__Supplied material__:

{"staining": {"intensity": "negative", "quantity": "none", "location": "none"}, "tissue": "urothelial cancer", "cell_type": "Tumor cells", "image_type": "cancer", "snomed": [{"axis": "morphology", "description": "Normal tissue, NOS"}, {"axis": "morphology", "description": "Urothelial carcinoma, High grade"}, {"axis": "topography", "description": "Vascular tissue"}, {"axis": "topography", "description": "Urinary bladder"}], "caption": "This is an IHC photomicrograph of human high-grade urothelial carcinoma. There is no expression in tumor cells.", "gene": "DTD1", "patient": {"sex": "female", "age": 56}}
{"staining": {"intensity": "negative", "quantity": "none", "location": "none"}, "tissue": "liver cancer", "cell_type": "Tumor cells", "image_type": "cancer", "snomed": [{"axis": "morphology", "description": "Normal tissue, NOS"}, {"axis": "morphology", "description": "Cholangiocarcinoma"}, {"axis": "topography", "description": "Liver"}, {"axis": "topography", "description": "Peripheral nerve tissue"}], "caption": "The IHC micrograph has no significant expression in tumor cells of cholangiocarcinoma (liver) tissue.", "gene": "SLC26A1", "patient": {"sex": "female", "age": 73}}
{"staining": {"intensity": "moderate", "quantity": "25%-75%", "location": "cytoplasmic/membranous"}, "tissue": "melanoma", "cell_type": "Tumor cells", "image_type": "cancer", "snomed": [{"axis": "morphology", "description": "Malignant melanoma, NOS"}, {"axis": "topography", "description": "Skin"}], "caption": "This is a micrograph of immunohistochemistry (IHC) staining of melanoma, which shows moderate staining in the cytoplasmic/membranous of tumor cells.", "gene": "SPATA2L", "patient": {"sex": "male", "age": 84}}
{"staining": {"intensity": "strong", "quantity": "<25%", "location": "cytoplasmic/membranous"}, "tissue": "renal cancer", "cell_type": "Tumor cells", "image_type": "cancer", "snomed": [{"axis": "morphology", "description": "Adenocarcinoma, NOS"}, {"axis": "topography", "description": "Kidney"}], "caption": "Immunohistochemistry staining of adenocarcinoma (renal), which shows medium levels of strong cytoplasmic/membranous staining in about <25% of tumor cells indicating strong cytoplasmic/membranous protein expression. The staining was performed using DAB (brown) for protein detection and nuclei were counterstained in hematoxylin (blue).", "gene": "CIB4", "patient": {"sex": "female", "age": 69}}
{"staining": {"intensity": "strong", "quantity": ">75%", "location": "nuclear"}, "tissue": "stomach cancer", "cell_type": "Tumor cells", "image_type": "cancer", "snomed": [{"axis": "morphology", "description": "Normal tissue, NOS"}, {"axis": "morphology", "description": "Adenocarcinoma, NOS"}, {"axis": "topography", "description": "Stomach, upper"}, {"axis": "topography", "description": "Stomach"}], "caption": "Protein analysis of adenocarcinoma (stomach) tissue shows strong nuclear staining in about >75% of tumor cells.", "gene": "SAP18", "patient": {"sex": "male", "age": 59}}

__Directions for this task__: Repeat each record verbatim.

__Exercise result__:
{"staining": {"intensity": "negative", "quantity": "none", "location": "none"}, "tissue": "urothelial cancer", "cell_type": "Tumor cells", "image_type": "cancer", "snomed": [{"axis": "morphology", "description": "Normal tissue, NOS"}, {"axis": "morphology", "description": "Urothelial carcinoma, High grade"}, {"axis": "topography", "description": "Vascular tissue"}, {"axis": "topography", "description": "Urinary bladder"}], "caption": "This is an IHC photomicrograph of human high-grade urothelial carcinoma. There is no expression in tumor cells.", "gene": "DTD1", "patient": {"sex": "female", "age": 56}}
{"staining": {"intensity": "negative", "quantity": "none", "location": "none"}, "tissue": "liver cancer", "cell_type": "Tumor cells", "image_type": "cancer", "snomed": [{"axis": "morphology", "description": "Normal tissue, NOS"}, {"axis": "morphology", "description": "Cholangiocarcinoma"}, {"axis": "topography", "description": "Liver"}, {"axis": "topography", "description": "Peripheral nerve tissue"}], "caption": "The IHC micrograph has no significant expression in tumor cells of cholangiocarcinoma (liver) tissue.", "gene": "SLC26A1", "patient": {"sex": "female", "age": 73}}
{"staining": {"intensity": "moderate", "quantity": "25%-75%", "location": "cytoplasmic/membranous"}, "tissue": "melanoma", "cell_type": "Tumor cells", "image_type": "cancer", "snomed": [{"axis": "morphology", "description": "Malignant melanoma, NOS"}, {"axis": "topography", "description": "Skin"}], "caption": "This is a micrograph of immunohistochemistry (IHC) staining of melanoma, which shows moderate staining in the cytoplasmic/membranous of tumor cells.", "gene": "SPATA2L", "patient": {"sex": "male", "age": 84}}
{"staining": {"intensity": "strong", "quantity": "<25%", "location": "cytoplasmic/membranous"}, "tissue": "renal cancer", "cell_type": "Tumor cells", "image_type": "cancer", "snomed": [{"axis": "morphology", "description": "Adenocarcinoma, NOS"}, {"axis": "topography", "description": "Kidney"}], "caption": "Immunohistochemistry staining of adenocarcinoma (renal), which shows medium levels of strong cytoplasmic/membranous staining in about <25% of tumor cells indicating strong cytoplasmic/membranous protein expression. The staining was performed using DAB (brown) for protein detection and nuclei were counterstained in hematoxylin (blue).", "gene": "CIB4", "patient": {"sex": "female", "age": 69}}
{"staining": {"intensity": "strong", "quantity": ">75%", "location": "nuclear"}, "tissue": "stomach cancer", "cell_type": "Tumor cells", "image_type": "cancer", "snomed": [{"axis": "morphology", "description": "Normal tissue, NOS"}, {"axis": "morphology", "description": "Adenocarcinoma, NOS"}, {"axis": "topography", "description": "Stomach, upper"}, {"axis": "topography", "description": "Stomach"}], "caption": "Protein analysis of adenocarcinoma (stomach) tissue shows strong nuclear staining in about >75% of tumor cells.", "gene": "SAP18", "patient": {"sex": "male", "age": 59}}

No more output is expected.